Thousands of our local Veterans suffer from “invisible war wounds”: traumatic brain injury (TBI) and post-traumatic stress (PTS), including Logan Skees, one of the number of veterans the Help Our Wounded (HOW) Foundation has assisted with hyperbaric oxygen therapy. Hyperbaric oxygen therapy is a rejuvenating painless therapy where pure oxygen is administered in a pressurized environment, thereby helping the body to naturally heal itself.
These invisible injuries have dramatic life-altering implications and their management can become financially demanding. Left untreated, TBI and PTS can deprive these veterans of a manageable quality of life, often resulting in chronic unemployment, homelessness, divorce, or even suicide.
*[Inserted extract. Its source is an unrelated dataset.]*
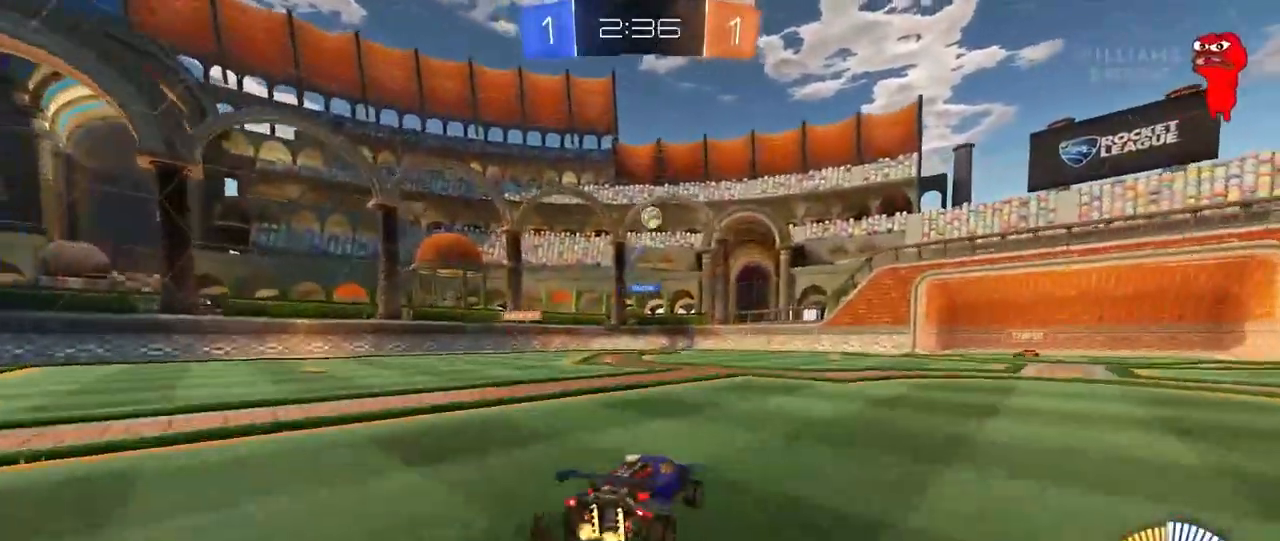
{"keys": ["a", "s"], "mouse": ["left", "right"], "events": [[33, "d", "up"], [67, "mouse_right", "down"], [117, "a", "down"], [167, "a", "up"], [167, "s", "down"], [217, "a", "down"], [267, "mouse_left", "down"], [317, "mouse_right", "up"], [317, "s", "up"], [350, "a", "up"], [350, "mouse_right", "down"], [433, "a", "down"], [450, "s", "down"]]}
Resources to help these brave men and women who were injured while serving are not readily available and this therapy is not yet covered under VA and insurance benefits.
To illustrate these challenges, here is an excerpt from Logan’s writing about his experiences defending our country and our country’s freedoms: ” I will always be grateful, humbled, and honored to have had the opportunity to serve in the United States , alongside the nation’s greatest heroes.
The default mode of combat has a propensity toward aggressive behaviors, fragmented/compartmentalized awareness, and severance of empathy towards self and others. This can create an incredible amount of stress on the human system, most of which goes unrecognized and even suppressed by warriors. If left unregulated and unprocessed, these effects can lead to the rapid degeneration of biological health, perceived state of well-being, and integration into communities.
Twenty-two veterans die by their own hands every day. I became aware of these tragic numbers as I approached the end of my time on active duty. During my journey of rebuilding a sound mind body, I traveled the world in pursuit of a diverse self-directed healing experiment as there were few viable options offered to service members that elicited true recovery.
Among the most beneficial techniques I found was hyperbaric oxygen chamber therapy that I received through a sponsorship from the Help Our Wounded (HOW) Foundation. I highly recommend and advocate the wide-scaleuse of this incredibly effective therapy for our veteran community as I believe it is one of the keys for a post-traumatic growth Logan Skees During the week prior to Veterans Day, the HOW Foundation encourages you to join us in our signature event, Dine For Veterans (www.dineforveterans.com). Starting Sunday, November 6th, running through the week until Friday the 11th, you can dine at any of over a hundred South Florida restaurants in Miami-Dade,Broward, Palm Beach, & Martin counties and the restaurant will donate a portion of the proceeds to our Veterans. 100% of the funds raised that week go toward Veteran therapy to relieve TBI and PSD. No administrative or event costs will be taken out of the money raised. These are veterans who want to get back to work, who want to reconnect with their families and with our communities and you can help them. The HOW Foundation is very proud to be part of an inspiring life like Logan’s and the other veterans whom we have helped on their journey back to the health, opportunities and freedoms that so many of us enjoy on a daily basis as citizens of the U.S.A.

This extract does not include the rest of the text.